The Benefits of Yeast Culture and Yeast Cell Wall Components in Beef Cattle

by Bobbi Bailey, Ph.D

Animal Nutrition Specialist

Yeast culture and yeast cell wall components are effective products that have been fed to cattle for years and have been shown to exhibit a variety of beneficial properties affecting animal performance and health. The different modes of action of these products impact their contributions to health and performance benefits. First, let’s take a look at each individual component and then explore their use in beef cattle production.

Yeast culture stimulates digestive microflora which positively affects dry matter intake, rumen pH and nutrient digestibility.  In the rumen, yeast culture enhances the cellulolytic or fiber digesting bacteria, leading to an increase in the rate and efficiency of ruminal fermentation. This contributes to increased feed intake, with the net result being the ability to extract more energy out of the feedstuff. An increase in microbial protein can also be realized due to stimulation of rumen fermentation.

The yeast cell wall is the portion remaining after the inner contents of the yeast cell have been removed.  The yeast cell wall consists of two major components:  mannan oligosaccharides (MOS) and beta glucans.  Each of the MOS molecule will have lots of mannose molecules.  Each mannose molecule represents a potential binding site for the pili on a bacteria from the Enterobacteriaciae which include pathogenic bacteria such as E. coli and Salmonella.  “Mannose dependent binding” is one of the distinguishing characteristics of this family of microbes. By agglutinating, or binding all these bacteria together to a MOS molecule, they are prevented from adhering to and colonizing the intestine. Beta glucans are major structural components of the cell wall and are notable for their ability to have a positive effect on the immune system. Because of their ability to activate the immune system, beta glucans are known as immune modulators. This effect is directly associated with the ability of the beta glucan fraction to activate white blood cells in the immune system to increase resistance to infection and promote healing of damaged tissue.  

Because of the aforementioned beneficial properties, yeast culture and yeast cell wall components are particularly useful during times of stress such as shipping and receiving or any time feed intake is suppressed. The receiving period can be a very stressful event for young cattle and can result in increased susceptibility to disease and decreased performance. Yeast culture and yeast cell wall components can be used to mitigate some of the negative effects stress and to improve performance and animal health during the receiving period. However, studies have shown economic benefit when fed to low stress receiving diets as well. This benefit is due primarily to improvements in feed efficiency and gain. Improvements in gain and feed efficiency can also be seen when these ingredients are kept in the feedlot ration all the way to finishing. They can also be included in free choice mineral mixes or in creep feed in pasture situations.  Additionally, yeast culture and yeast cell wall products are natural alternatives to antibiotics that produce similar effects on animal performance and overall animal health. As pressure increases to reduce or eliminate the use of antibiotics, producers must employ strategies that accomplish production goals while meeting consumer demand. This includes utilizing natural products as an alternative to antibiotics.

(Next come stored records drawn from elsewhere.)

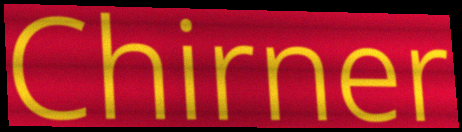
Chirner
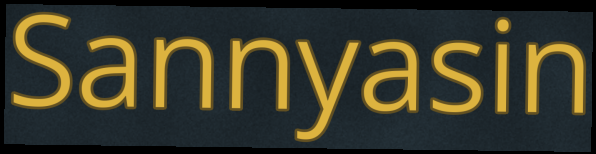
Sannyasin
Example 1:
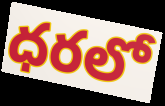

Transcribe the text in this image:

ధరలో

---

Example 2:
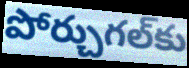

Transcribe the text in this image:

పోర్చుగల్‌కు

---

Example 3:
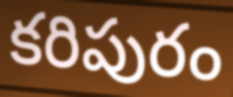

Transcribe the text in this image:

కరిపురం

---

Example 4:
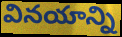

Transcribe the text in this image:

వినయాన్ని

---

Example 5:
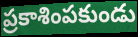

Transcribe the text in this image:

ప్రకాశింపకుండు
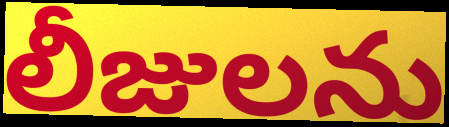
లీజులను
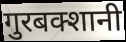
गुरबक्शानी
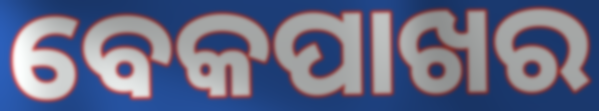
ବେକପାଖର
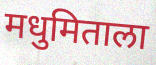
मधुमिताला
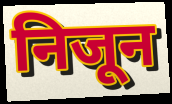
निजून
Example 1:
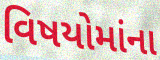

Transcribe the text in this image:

વિષયોમાંના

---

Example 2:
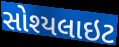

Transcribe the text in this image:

સોશ્યલાઇટ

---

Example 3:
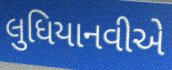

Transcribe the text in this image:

લુધિયાનવીએ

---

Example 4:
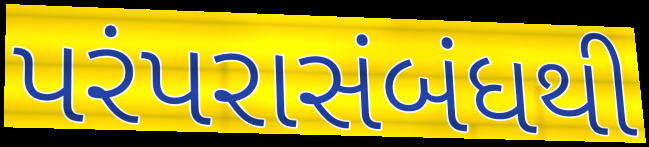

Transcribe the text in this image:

પરંપરાસંબંધથી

In summary, production applications of yeast cultures and yeast cell wall components include use in receiving diets of both low and high-stress cattle, inclusion in mineral and creep feeds, and in feeds for natural and organic production systems. However the general mode of action of yeast cultures and yeast cell wall components lends itself to a wide variety of applications within all sectors of the beef industry. These components have been shown to be beneficial in improving rumen health, immune stimulation, reducing the cytotoxic effects of mycotoxins, protecting against harmful bacteria such as E.coli and Salmonella and promoting growth without the use of antibiotics. In beef cattle, this leads to improved feed efficiency, gains, reduced medical costs, mortality and overall health.